_DATA IN THIS EXERCISE_

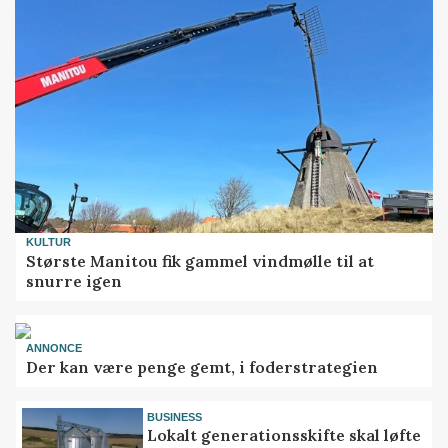
KULTUR
Største Manitou fik gammel vindmølle til at
snurre igen
ANNONCE
Der kan være penge gemt, i foderstrategien
BUSINESS
Lokalt generationsskifte skal løfte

_WRITTEN TASK_
Could you give each line of text in the records above as a JSON list of strings, one string per line and no blank lines? Leave the pictures out of the answer.

_EXPECTED ANSWER_
[
  "KULTUR",
  "Største Manitou fik gammel vindmølle til at",
  "snurre igen",
  "ANNONCE",
  "Der kan være penge gemt, i foderstrategien",
  "BUSINESS",
  "Lokalt generationsskifte skal løfte"
]